[begin Provided material]
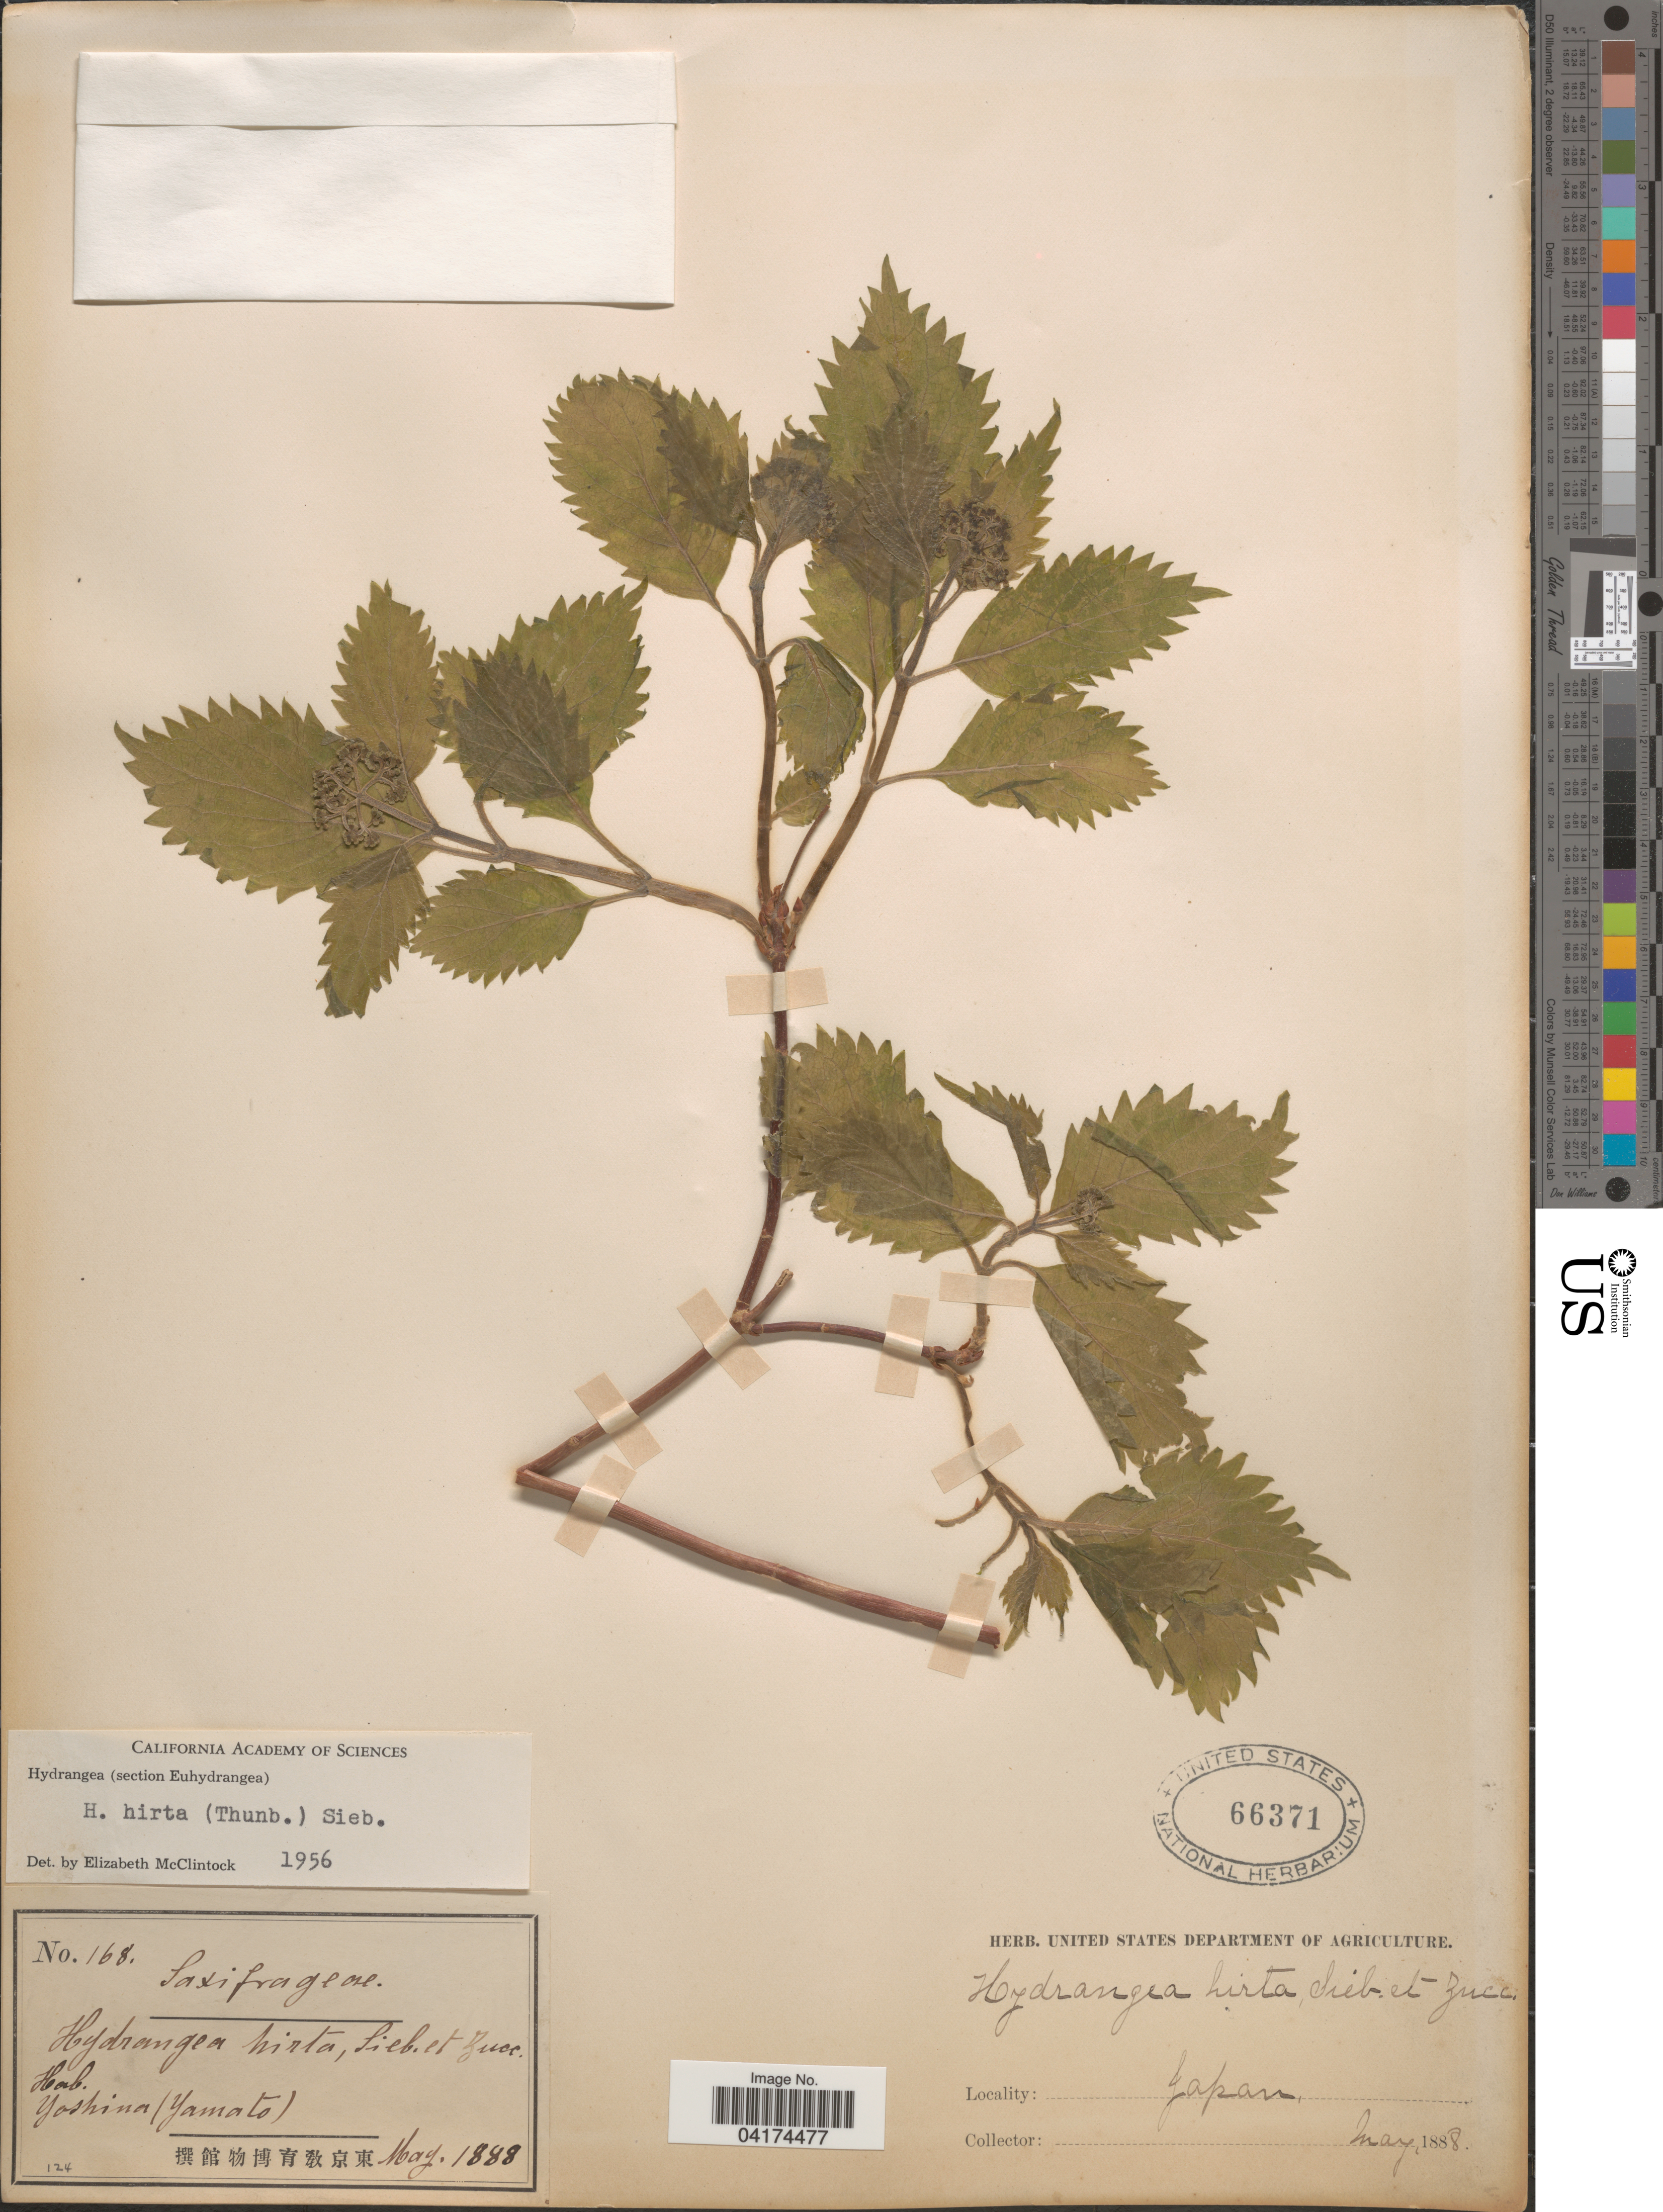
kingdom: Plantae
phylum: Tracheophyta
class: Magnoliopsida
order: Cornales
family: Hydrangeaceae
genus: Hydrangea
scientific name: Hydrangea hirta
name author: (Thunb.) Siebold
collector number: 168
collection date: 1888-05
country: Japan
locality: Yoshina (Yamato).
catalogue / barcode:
[end Provided material]
Stated task
Give the lines of the entries as a JSON list of strings, one string per line, omitting blank lines and leaving out the pictures.

Answer to the task
[
  "kingdom: Plantae",
  "phylum: Tracheophyta",
  "class: Magnoliopsida",
  "order: Cornales",
  "family: Hydrangeaceae",
  "genus: Hydrangea",
  "scientific name: Hydrangea hirta",
  "name author: (Thunb.) Siebold",
  "collector number: 168",
  "collection date: 1888-05",
  "country: Japan",
  "locality: Yoshina (Yamato).",
  "catalogue / barcode:"
]